The 30-year-old Saudi-born Palestinian, who is believed to have used more than 40 aliases during a career with al Qaeda stretching back at least to the mid-nineties, was trapped late last week when Pakistani police and American CIA and FBI agents burst into the private house where he was staying in Faisalabad, an industrial city in Punjab, central Pakistan. He was sharing the house with seven or eight other Arabs, who were also arrested.

The pre-dawn raid was one of a number carried out simultaneously on homes in the Punjabi cities of Lahore and Multan as well as Faisalabad that netted at least 20 other al Qaeda suspects.

Zubaydah tried to escape but was shot and wounded by Pakistani police in the leg, groin and stomach. He was taken to hospital where his condition was said to be serious but stable. He is expected to live.

Americans were jubilant at the catch. "It's a major, major victory," said Stan Bedlington, formerly a senior terrorism analyst with the CIA, "if not the biggest victory so far. He's the biggest fish that we've caught." For several days there was official diffidence over the man's identity: Zubaydah is tall, and according to one report has lost an eye. Technical identification was finally confirmed, though authorities refused to give further details.

Zubaydah has been moved from his hospital bed, but whether he was to be flown to Guantanamo Bay along with other al Qaeda suspects, held at an American base inside Pakistan such as the one at Jacobabad or taken to some other location had yet to be established.

A former head of the CIA said that intelligence officers interrogating Zubaydah might resort to techniques considered by some to be torture.

William Webster, who also headed the FBI, said that interrogation efforts would "go beyond name, rank and serial number" because Zubaydah is considered an unlawful combatant. Like the other Taleban and al Qaeda fighters in US custody, he will not be considered a prisoner of war.

Washington believes that Zubaydah possesses a wealth of information about the terror network.
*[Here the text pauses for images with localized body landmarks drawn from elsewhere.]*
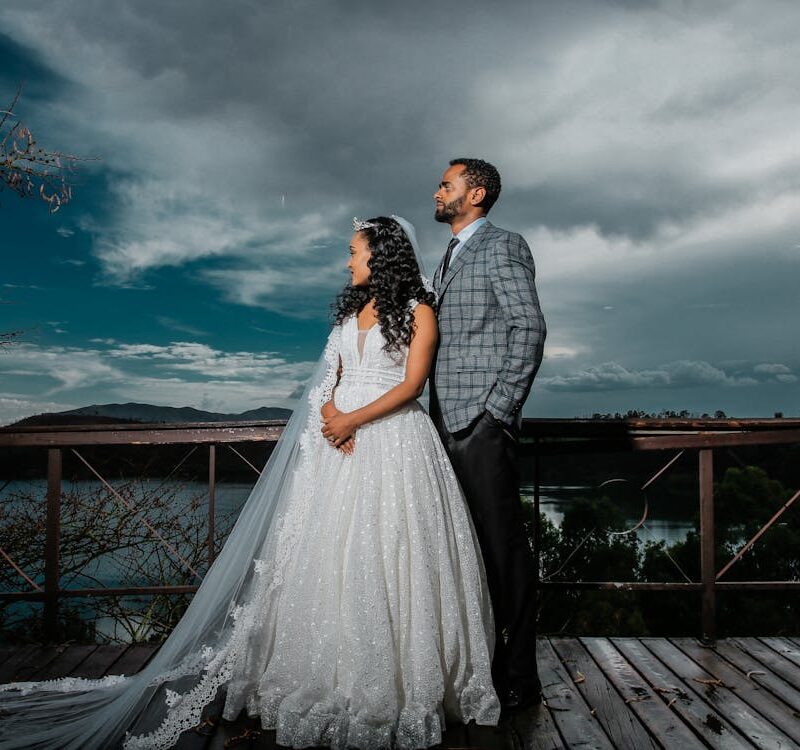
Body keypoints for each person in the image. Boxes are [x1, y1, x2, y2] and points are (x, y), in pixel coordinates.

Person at [0, 216, 500, 750]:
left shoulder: (419, 310)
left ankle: (393, 682)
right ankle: (321, 671)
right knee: (326, 554)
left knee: (390, 550)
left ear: (380, 255)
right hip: (336, 443)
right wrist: (333, 414)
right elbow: (326, 380)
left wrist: (353, 420)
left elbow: (413, 383)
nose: (347, 261)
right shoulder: (351, 312)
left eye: (354, 251)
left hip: (393, 443)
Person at [429, 159, 546, 712]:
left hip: (479, 422)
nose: (437, 190)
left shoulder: (504, 245)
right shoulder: (449, 254)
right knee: (461, 550)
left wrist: (498, 409)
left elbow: (529, 325)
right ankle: (475, 665)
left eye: (446, 184)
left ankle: (521, 677)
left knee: (502, 551)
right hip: (438, 422)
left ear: (474, 193)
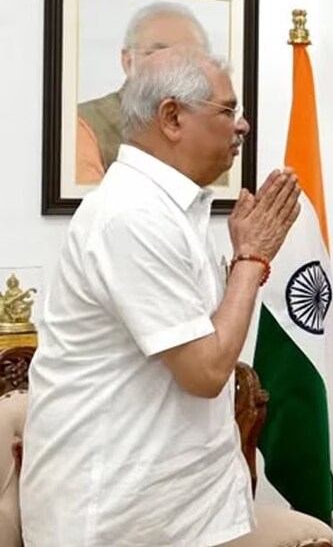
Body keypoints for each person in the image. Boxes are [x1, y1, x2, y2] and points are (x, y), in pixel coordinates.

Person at [21, 47, 301, 545]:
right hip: (118, 519)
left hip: (181, 510)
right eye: (227, 110)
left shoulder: (172, 208)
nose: (243, 126)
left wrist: (244, 259)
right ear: (172, 117)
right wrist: (252, 259)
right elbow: (207, 371)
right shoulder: (132, 215)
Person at [76, 1, 211, 185]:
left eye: (190, 58)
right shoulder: (85, 123)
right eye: (158, 55)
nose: (175, 69)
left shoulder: (214, 127)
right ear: (128, 61)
Just how far officials will go to obtain this information is uncertain, but there are indications that Washington is prepared to go beyond the boundaries of what is normally accepted.

Webster told the Los Angeles Times that interrogators would operate on the assumption that Zubaydah knew about terrorist plots that might be in the planning stages.

"Traditional third-degree would be inappropriate, such as using physical force," he said. "I don't want to spell out how late they can keep him up before letting him go to bed, but they have a right to aggressively try to gain information from him.

"This area is very murky. We are feeling our way. Some will want to go by the book, others will want to throw out the book."

Another counter-terrorism expert, who served under the Clinton Administration, said: "This guy will be put through the wringer for days and weeks. It will take at least 96 hours ... to get him to spill everything.

"If they don't crack him by then, he is a very tough nut. If not, they will keep going. He is probably having the worst time in his entire life right now."

At the time of the September 11 attacks, Zubaydah was only fourth in the hierarchy of the organisation, under bin Laden himself, his deputy Ayman al-Zawahiri and Mohammed Atef.

But operationally he was the key, the "choke point", according to Vince Cannistraro, a former head of counter-terrorism in the CIA, between the will of Osama bin Laden and actual terrorist attacks.

"He was the guy that had direct contact with prominent al Qaeda cell leaders abroad," said Cannistraro, "and he knew where they all were. He would have been the guy co-ordinating new attacks."

According to American officials, Zubaydah was "implicated" in the bombing of the US embassies in Kenya and Tanzania in August 1998, in which 224 people died, and in the kamikaze torpedo attack on the US destroyer Cole in Yemen in October 2000, which killed 17 and nearly sank the ship.

He was also said to be the brains behind plots to blow up a hotel in Los Angeles during the millennium celebrations.